- [Source data]
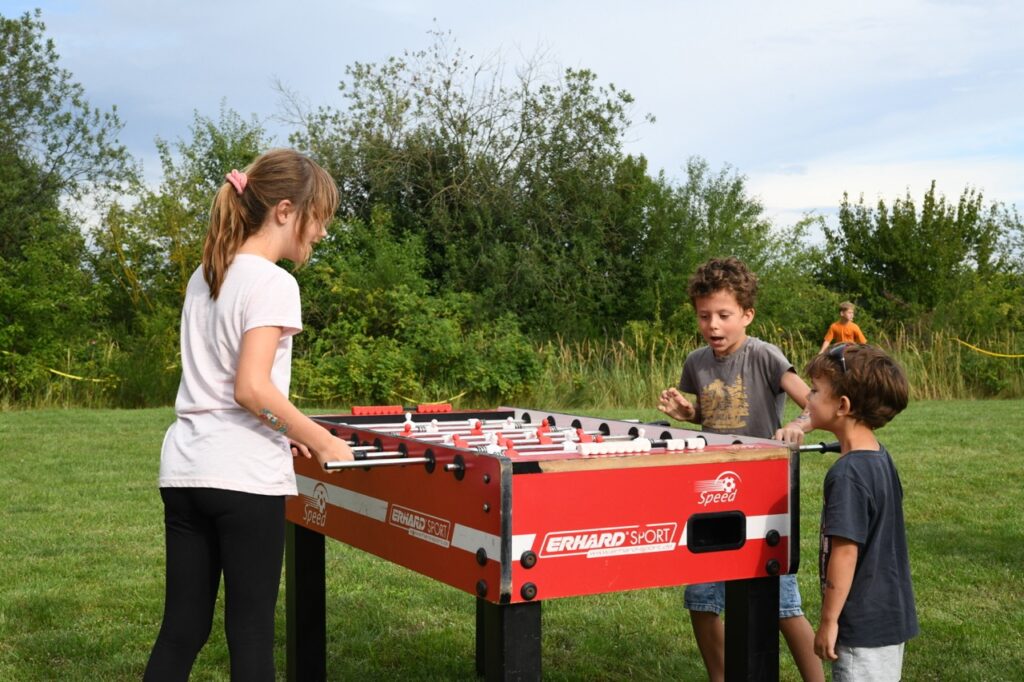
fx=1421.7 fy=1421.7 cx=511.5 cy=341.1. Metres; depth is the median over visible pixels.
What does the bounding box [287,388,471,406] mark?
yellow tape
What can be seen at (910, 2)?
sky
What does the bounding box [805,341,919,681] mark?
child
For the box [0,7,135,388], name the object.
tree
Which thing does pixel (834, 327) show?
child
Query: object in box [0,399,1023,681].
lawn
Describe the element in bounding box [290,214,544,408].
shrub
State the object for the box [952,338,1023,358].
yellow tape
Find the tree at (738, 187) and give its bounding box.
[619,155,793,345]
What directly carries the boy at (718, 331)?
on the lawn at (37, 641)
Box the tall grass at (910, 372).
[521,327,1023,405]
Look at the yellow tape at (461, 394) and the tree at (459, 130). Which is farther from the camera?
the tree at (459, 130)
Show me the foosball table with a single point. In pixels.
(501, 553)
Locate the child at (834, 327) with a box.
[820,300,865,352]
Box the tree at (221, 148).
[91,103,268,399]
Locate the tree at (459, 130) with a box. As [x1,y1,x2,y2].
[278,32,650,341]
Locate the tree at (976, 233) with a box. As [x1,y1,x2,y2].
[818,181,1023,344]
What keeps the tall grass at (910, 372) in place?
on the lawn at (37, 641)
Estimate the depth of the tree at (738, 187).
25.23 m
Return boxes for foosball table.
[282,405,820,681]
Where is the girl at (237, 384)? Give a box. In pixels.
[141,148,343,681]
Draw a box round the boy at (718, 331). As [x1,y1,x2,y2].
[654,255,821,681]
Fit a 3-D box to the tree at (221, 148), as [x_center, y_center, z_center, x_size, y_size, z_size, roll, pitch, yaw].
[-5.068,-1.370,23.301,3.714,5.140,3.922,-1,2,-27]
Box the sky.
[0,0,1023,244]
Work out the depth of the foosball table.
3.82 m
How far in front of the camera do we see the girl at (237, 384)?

- [What you need to do]
In the copy you write, the data above must appear exactly, with no pictures.

- [Answer]
fx=1421.7 fy=1421.7 cx=511.5 cy=341.1. Metres; depth is the median over visible pixels.
What does the bounding box [287,388,471,406] mark?
yellow tape
What can be seen at (910, 2)?
sky
What does the bounding box [805,341,919,681] mark?
child
For the box [0,7,135,388], name the object.
tree
Which thing does pixel (834, 327) show?
child
Query: object in box [0,399,1023,681].
lawn
Describe the element in bounding box [290,214,544,408].
shrub
State the object for the box [952,338,1023,358].
yellow tape
Find the tree at (738, 187) and give its bounding box.
[619,155,793,345]
What directly carries the boy at (718, 331)?
on the lawn at (37, 641)
Box the tall grass at (910, 372).
[521,327,1023,405]
Look at the yellow tape at (461, 394) and the tree at (459, 130). Which is farther from the camera?
the tree at (459, 130)
Show me the foosball table with a single point. In pixels.
(501, 553)
Locate the child at (834, 327) with a box.
[820,300,865,352]
Box the tree at (221, 148).
[91,103,268,399]
Locate the tree at (459, 130) with a box. As [x1,y1,x2,y2].
[278,32,650,341]
Locate the tree at (976, 233) with a box. As [x1,y1,x2,y2].
[818,181,1023,344]
What keeps the tall grass at (910, 372) in place?
on the lawn at (37, 641)
Estimate the depth of the tree at (738, 187).
25.23 m
Return boxes for foosball table.
[282,405,820,681]
Where is the girl at (237, 384)? Give a box. In pixels.
[141,148,343,681]
Draw a box round the boy at (718, 331). As [x1,y1,x2,y2].
[654,255,821,681]
Fit a 3-D box to the tree at (221, 148), as [x_center, y_center, z_center, x_size, y_size, z_size, roll, pitch, yaw].
[-5.068,-1.370,23.301,3.714,5.140,3.922,-1,2,-27]
Box the sky.
[0,0,1023,244]
Work out the depth of the foosball table.
3.82 m
How far in front of the camera do we see the girl at (237, 384)?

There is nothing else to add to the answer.